Raccontano di un rapporto nato in un mondo analogico e oggi confrontato con le app e i social: lettere d’amore sostituite da messaggi veloci, gesti poetici che si sono trasformati in piccoli riti quotidiani come la lista della spesa. Nonostante si definiscano “vecchi analogici”, ammettono di usare i canali digitali e di averne compreso il linguaggio.
Oltre alla tappa milanese, la coppia non nasconde i piani per il futuro prossimo: una pausa estiva «per staccare davvero» e poi il ritorno in tournée a partire da novembre con lo stesso spettacolo.
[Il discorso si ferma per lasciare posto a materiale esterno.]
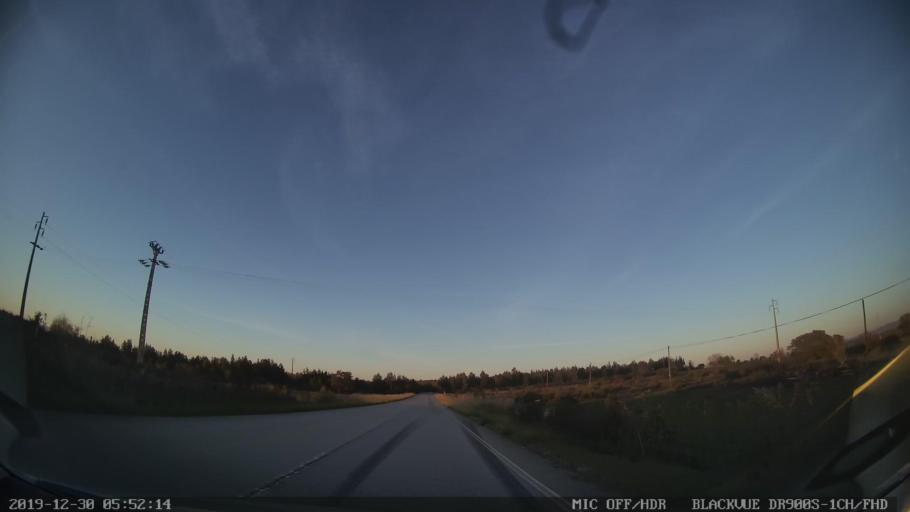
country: PT
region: Castelo Branco
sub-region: Idanha-A-Nova
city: Idanha-a-Nova
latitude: 40.0034
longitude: -7.2485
Sul fronte televisivo e radiofonico, mantengono ruoli consolidati (tra cui programmi noti nei rispettivi palinsesti), il che rafforza la loro capacità di muoversi tra media diversi senza perdere coerenza artistica.
Per gli spettatori, il valore immediato è duplice: assistere a uno spettacolo comico che parla di trasformazioni reali e godere di una forma di intrattenimento che miscela teatro, varietà e stand-up. In tempi in cui la fruizione dal vivo è tornata centrale, proposte come questa ricordano il ruolo del palcoscenico come luogo di osservazione collettiva e condivisione.